BONUS POE: The Cask of Amontillado
Poe’s Premise: A nobleman named Montresor plots revenge against a man named Fortunato during the Carnival season. Tempting Fortunato with a tasting of Amontillado wine, the two men venture into the catacombs under Montresor’s home where he chains up his drunken acquaintance and begins to entomb him with a brick wall. When Fortunato comes to, he pleads with Montresor, who only remarks that no one will hear his screams from behind the wall.

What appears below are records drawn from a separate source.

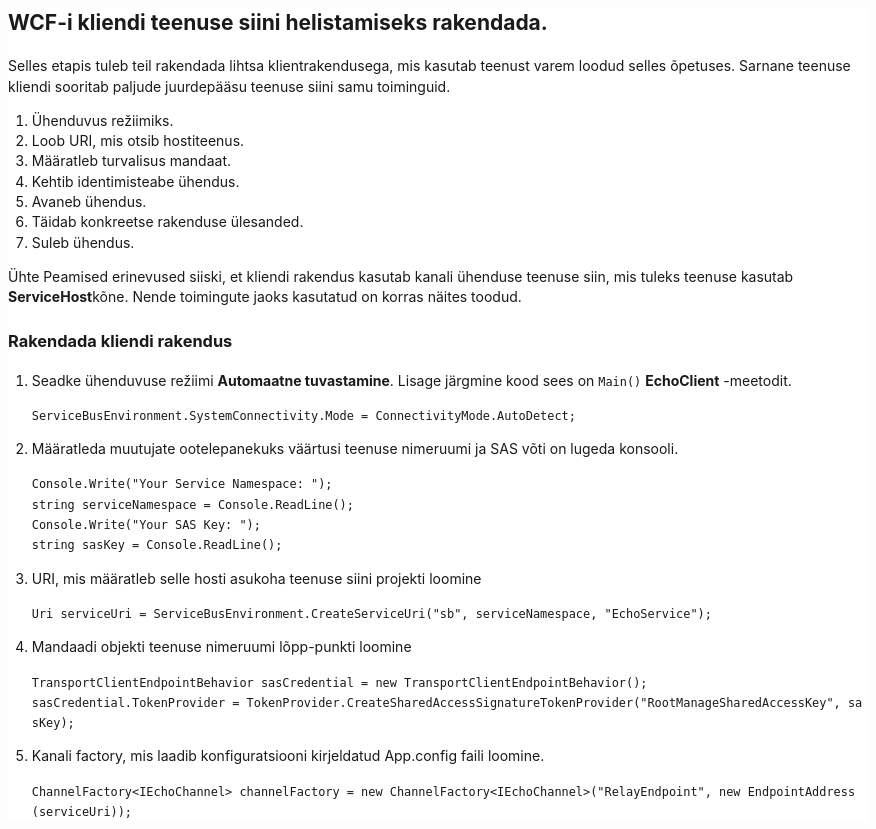 ## <a name="implement-the-wcf-client-to-call-service-bus"></a>WCF-i kliendi teenuse siini helistamiseks rakendada.

Selles etapis tuleb teil rakendada lihtsa klientrakendusega, mis kasutab teenust varem loodud selles õpetuses. Sarnane teenuse kliendi sooritab paljude juurdepääsu teenuse siini samu toiminguid.

1. Ühenduvus režiimiks.
1. Loob URI, mis otsib hostiteenus.
1. Määratleb turvalisus mandaat.
1. Kehtib identimisteabe ühendus.
1. Avaneb ühendus.
1. Täidab konkreetse rakenduse ülesanded.
1. Suleb ühendus.

Ühte Peamised erinevused siiski, et kliendi rakendus kasutab kanali ühenduse teenuse siin, mis tuleks teenuse kasutab **ServiceHost**kõne. Nende toimingute jaoks kasutatud on korras näites toodud.

### <a name="to-implement-a-client-application"></a>Rakendada kliendi rakendus

1. Seadke ühenduvuse režiimi **Automaatne tuvastamine**. Lisage järgmine kood sees on `Main()` **EchoClient** -meetodit.

    ```
    ServiceBusEnvironment.SystemConnectivity.Mode = ConnectivityMode.AutoDetect;
    ```

1. Määratleda muutujate ootelepanekuks väärtusi teenuse nimeruumi ja SAS võti on lugeda konsooli.

    ```
    Console.Write("Your Service Namespace: ");
    string serviceNamespace = Console.ReadLine();
    Console.Write("Your SAS Key: ");
    string sasKey = Console.ReadLine();
    ```

1. URI, mis määratleb selle hosti asukoha teenuse siini projekti loomine

    ```
    Uri serviceUri = ServiceBusEnvironment.CreateServiceUri("sb", serviceNamespace, "EchoService");
    ```

1. Mandaadi objekti teenuse nimeruumi lõpp-punkti loomine

    ```
    TransportClientEndpointBehavior sasCredential = new TransportClientEndpointBehavior();
    sasCredential.TokenProvider = TokenProvider.CreateSharedAccessSignatureTokenProvider("RootManageSharedAccessKey", sasKey);
    ```

1. Kanali factory, mis laadib konfiguratsiooni kirjeldatud App.config faili loomine.

    ```
    ChannelFactory<IEchoChannel> channelFactory = new ChannelFactory<IEchoChannel>("RelayEndpoint", new EndpointAddress(serviceUri));
    ```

Flanagan’s Twist: While it is not one of the titled episodes throughout the series, “The Fall of the House of Usher” is an undeniable and consequential adaptation of “The Cask of Amontillado.” The series ends with the reveal that on New Year’s Eve 1980, the night they made the fateful deal with Verna, Roderick and Madeline drugged and killed his despicable boss at Fortunato Pharmaceuticals, Rufus Griswold (Michael Trucco). That name is no coincidence. Rufus Griswold was Poe’s real-life nemesis, who falsified the author’s obituary as a post-mortem slight in 1849. Maybe as a means of carrying out some century-old justice for the author, Flanagan turns Griswold into the villain that first drove the Ushers to a point of no return. Roderick and Madeline also build a brick tomb for Rufus like Poe’s story, but they do so into the foundation of Fortunato headquarters. There’s that name again –– Fortunato. It is both Poe’s victim in his story and the namesake of the very company Roderick sold his entire bloodline to gain control over. It might be Rufus in the wall at the end of the series, but it was the Ushers who sealed their fate over a spiked glass of Amontillado.